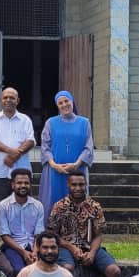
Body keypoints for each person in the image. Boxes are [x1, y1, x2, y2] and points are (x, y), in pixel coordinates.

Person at [49, 170, 124, 277]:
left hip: (90, 247)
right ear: (68, 185)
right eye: (74, 184)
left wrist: (92, 252)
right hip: (66, 248)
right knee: (66, 269)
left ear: (86, 185)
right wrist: (71, 247)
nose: (78, 188)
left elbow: (98, 235)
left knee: (114, 271)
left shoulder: (94, 206)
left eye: (81, 184)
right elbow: (53, 235)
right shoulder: (59, 206)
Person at [38, 90, 94, 223]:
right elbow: (45, 146)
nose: (64, 105)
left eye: (66, 101)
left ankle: (77, 233)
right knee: (53, 202)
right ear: (57, 105)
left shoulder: (84, 123)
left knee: (77, 200)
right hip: (54, 171)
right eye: (60, 103)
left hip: (77, 170)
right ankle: (51, 235)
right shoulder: (50, 123)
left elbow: (88, 147)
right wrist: (53, 165)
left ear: (72, 102)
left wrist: (76, 165)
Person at [0, 87, 36, 206]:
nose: (8, 100)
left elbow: (31, 141)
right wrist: (10, 151)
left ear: (17, 101)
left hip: (21, 171)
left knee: (24, 206)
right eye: (5, 97)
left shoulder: (25, 119)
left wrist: (14, 156)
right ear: (1, 100)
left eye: (12, 98)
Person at [0, 168, 46, 274]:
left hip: (35, 245)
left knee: (42, 268)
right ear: (13, 185)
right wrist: (23, 252)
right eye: (19, 183)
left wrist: (35, 252)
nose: (23, 186)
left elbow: (39, 233)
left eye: (26, 183)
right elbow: (5, 236)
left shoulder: (38, 206)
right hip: (13, 247)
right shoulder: (3, 206)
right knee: (19, 270)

━━━━━━━━━━━━━━━━━━━━

EXERCISE REQUIREMENTS: Check each line of the listing for "shoulder". Show those that have it.

OUTPUT:
left shoulder: (94, 206)
right shoulder: (59, 206)
left shoulder: (84, 123)
right shoulder: (50, 123)
left shoulder: (25, 119)
left shoulder: (38, 206)
right shoulder: (3, 206)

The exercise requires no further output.